Next Article in Journal
Detection and Grade Classification of Diabetic Retinopathy and Adult Vitelliform Macular Dystrophy Based on Ophthalmoscopy Images
Previous Article in Journal
Synchronization and Control of a Single-Phase Grid-Tied Inverter under Harmonic Distortion
 
 
Article
Peer-Review Record

A Compact and Powerful Single-Stage Network for Multi-Person Pose Estimation†

Electronics 2023, 12(4), 857; https://doi.org/10.3390/electronics12040857
by Yabo Xiao 1, Xiaojuan Wang 1,*, Mingshu He 1, Lei Jin 1, Mei Song 1 and Jian Zhao 2,3
Reviewer 1: Anonymous
Reviewer 2: Anonymous
Electronics 2023, 12(4), 857; https://doi.org/10.3390/electronics12040857
Submission received: 4 January 2023 / Revised: 23 January 2023 / Accepted: 31 January 2023 / Published: 8 February 2023
(This article belongs to the Section Artificial Intelligence)

Round 1

Reviewer 1 Report

General Comments

1. The reference system is quite confusing. Please get the references ordered as they are cited in the paper accordingly.

2. There are some mis-use of definite articles in the manuscript. Please check.

3. Figure 1 is NOT used. 

Questions/Suggestions

Lines 3-4, Abstract, Page 1

between the human distance and ... thus leading to the high computation cost ...

=> between human distance and ... thus leading to high computation cost ...
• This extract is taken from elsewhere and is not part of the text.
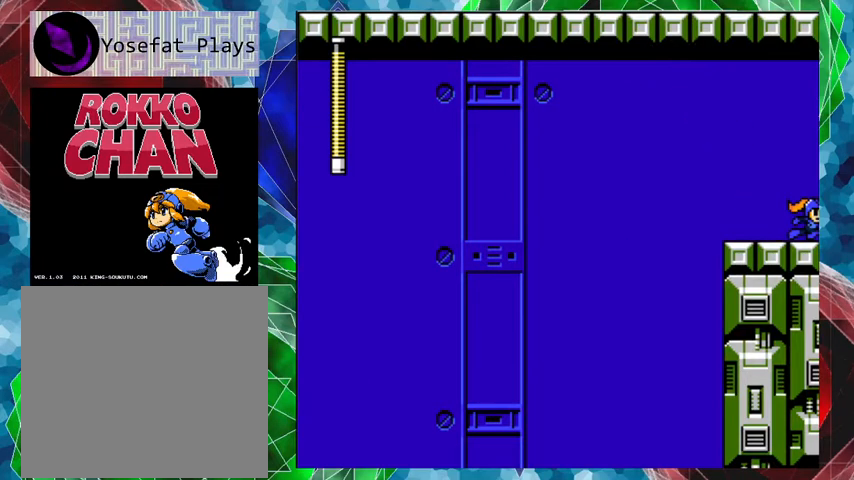
{"buttons": [], "left_stick": "center", "right_stick": "center", "events": [[200, "A", "up"], [233, "DPAD_RIGHT", "up"]]}
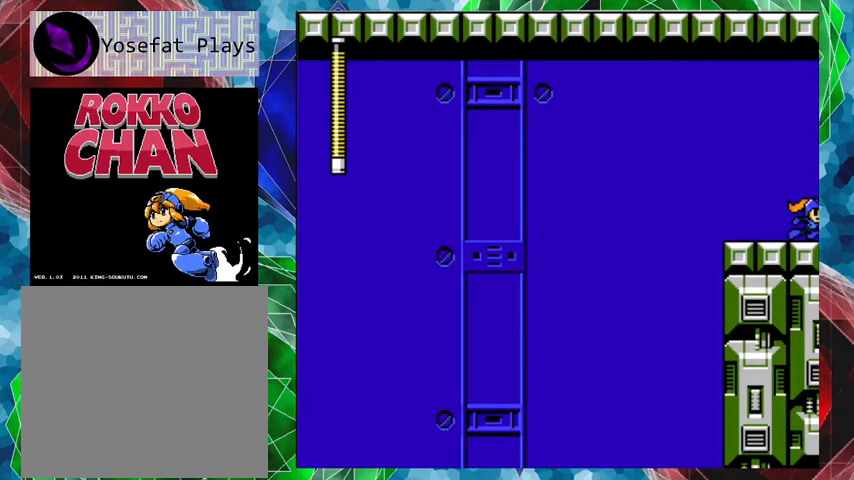
{"buttons": [], "left_stick": "center", "right_stick": "center", "events": []}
Line 9, Para 1, Section 1, Page 1

while suffers ...

=> while suffering ...

Lines 1~3, Para 1, Page 2

... as shown in Fig. 2(a).

Question: Is "Fig. 2(a)" a typo or a missing piece to illustrate the use of  top-down and bottom-up methods?

Lines 6-7, Para 2, Page 2

The connections can be ...

=> Connections can be ...

Line 8, Para 2, Section2, Page 4

For transformer-based network, ...

=> For transformer-based networks, ...

Lines -9~-8, Page 7

... set to 2 and 4, following [16,33].

Question: "following" ...??

Line 2, Para 1, Section 4.1, Page 9

MS COCO dataset [21] ...

=> The MS COCO dataset [21] ...

And more ... Please check.

 

Author Response

Response to Reviewer

General Comments

Q1. The reference system is quite confusing. Please get the references ordered as they are cited in the paper accordingly.

A1: Thanks for your comments. We re-organize the reference system as they are cited in the paper accordingly in the revision.

Q2. There are some mis-use of definite articles in the manuscript. Please check.

A2: Thanks. We revise the paper writing carefully in the revision.

Q3. Figure 1 is NOT used. 

A3: Thanks for your valuable comment. We mention Figure 1 at the Paragraph 4 of the Introduction.

Questions

Q4.

Lines 1~3, Para 1, Page 2

... as shown in Fig. 2(a).

Question: Is "Fig. 2(a)" a typo or a missing piece to illustrate the use of  top-down and bottom-up methods?

A4: Thanks for your concern. Fig. 2(a) denotes the keypoint heatmap representation. Generally, both top-down and bottom-up methods use the heatmap representation to locate keypoints. Thus we use Fig. 2(a) to illustrate the conventional heatmap representation in top-down and bottom-up paradigm.

Suggestions

Q5.

Lines 3-4, Abstract, Page 1

between the human distance and ... thus leading to the high computation cost ...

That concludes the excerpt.